As well as being the kit manufacturer of winners Germany, research undertaken by multi-channel marketing agency Threepipe has shown that adidas leads the way in terms of FIFA World Cup Twitter hashtag campaigns.

 

The brand’s #allin campaign was tweeted over one million times throughout the tournament, with rival Nike’s #riskeverything hashtag being mentioned by just 267,000 Twitter users in comparison.

 

adidas’ use of player assets and retail partners including Mesut Ozil, Oscar, World Soccer Shop and Soccer.com to push the campaign meant #allin was used at consistently high levels as the tournament progressed. 

 

Nike’s campaign, which initially saw good levels of engagement, faltered due to a lack of impactful tweets from their talent roster.  adidas also scored with its #ballin campaign, designed to draw attention to the official World Cup Brazuca ball, achieving the fourth highest level of engagement with 104,000 uses. 

 

Coca Cola’s #worldscup was the second most successful hashtag campaign from FIFA Official Partners and Sponsors, with the brand’s established user base across a range of markets engaging with the campaign, delivering 117,000 uses.  Rivals Pepsi largely ignored the World Cup from a Twitter point of view, despite launching a star-studded, interactive video campaign in April.  The brand did have a #futbolnow campaign, run entirely through @Pepsi_Arabia, which garnered just 18,000 mentions.

 

Listerine’s #powertoyourmouth hashtag, despite having exposure to a global audience through pitch-side boards, was used just over 2,000 times, suggesting that fans didn’t find the campaign particularly engaging.

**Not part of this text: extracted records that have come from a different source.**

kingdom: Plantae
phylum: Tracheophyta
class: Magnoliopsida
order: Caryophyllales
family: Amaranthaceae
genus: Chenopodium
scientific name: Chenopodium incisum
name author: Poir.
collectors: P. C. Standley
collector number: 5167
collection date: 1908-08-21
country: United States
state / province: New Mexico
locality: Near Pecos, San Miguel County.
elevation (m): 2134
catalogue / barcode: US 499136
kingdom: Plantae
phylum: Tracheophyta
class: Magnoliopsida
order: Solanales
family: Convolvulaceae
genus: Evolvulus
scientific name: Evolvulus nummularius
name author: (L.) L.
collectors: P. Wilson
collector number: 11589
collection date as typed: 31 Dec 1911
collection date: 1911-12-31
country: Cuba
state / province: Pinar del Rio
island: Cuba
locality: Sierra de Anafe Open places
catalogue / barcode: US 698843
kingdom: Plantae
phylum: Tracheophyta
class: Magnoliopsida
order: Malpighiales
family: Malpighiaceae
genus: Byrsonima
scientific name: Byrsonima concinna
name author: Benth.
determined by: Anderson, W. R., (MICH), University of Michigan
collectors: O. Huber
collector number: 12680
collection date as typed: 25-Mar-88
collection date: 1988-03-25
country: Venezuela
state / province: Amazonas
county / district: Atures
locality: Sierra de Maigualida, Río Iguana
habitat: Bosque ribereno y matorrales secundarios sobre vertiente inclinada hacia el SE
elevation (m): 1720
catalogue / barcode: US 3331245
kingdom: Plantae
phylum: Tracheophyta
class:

Listerine abandoned its #PowerToYourMouth hashtag following Luiz Suarez’s bite on Italy defender Giorgio Chiellini, rather than trying to capitalise on the incident in a humorous way as other brands have done to great effect. 

 

Puma’s #startbelieving was one of the most successful non-partner campaigns, using athletes including Usain Bolt, Mario Balotelli and Dante to great effect, achieving 70,100 uses. 

 

The 2014 FIFA World Cup has generally been regarded as the most ‘social’ World Cup to date. With 35.6 million tweets, the Brazil vs Germany Semi-Final clash is officially the most-discussed single sports game ever on Twitter.

 

During the 90-minute clash, adidas’ #allin campaign had over 17,000 uses alone, with National Sponsor Itau managing to capitalise on the fixture by generating some 3,100 mentions of its #issomudaojogo campaign.

 

In the world of unbranded hashtag campaigns, #worldcup and #worldcup2014 were, unsurprisingly, way out in front with 1.92m and 1.01m respectively.  The power of real-time, quick reactions and humour were highlighted when Tim Howard’s performance against Belgium set Twitter alight, with over 336,000 uses of #thingstimhowardcouldsave.

 

Eddie May, Threepipe Co-Founder, said of the research: “What these results highlight is that simply putting a hashtag in front of a campaign strapline doesn’t magically turn it into a winning social campaign.

 

“The ones that worked well were relevant, simple lines that fans could use in a natural way.  They were also part of a wider brand campaign that was well integrated across channels and markets. 

 

“It helps if you have a roster of big names attached to your campaign, but what some of the unbranded success stories showed is the power of humour and real-time response in getting genuine traction with football fans.”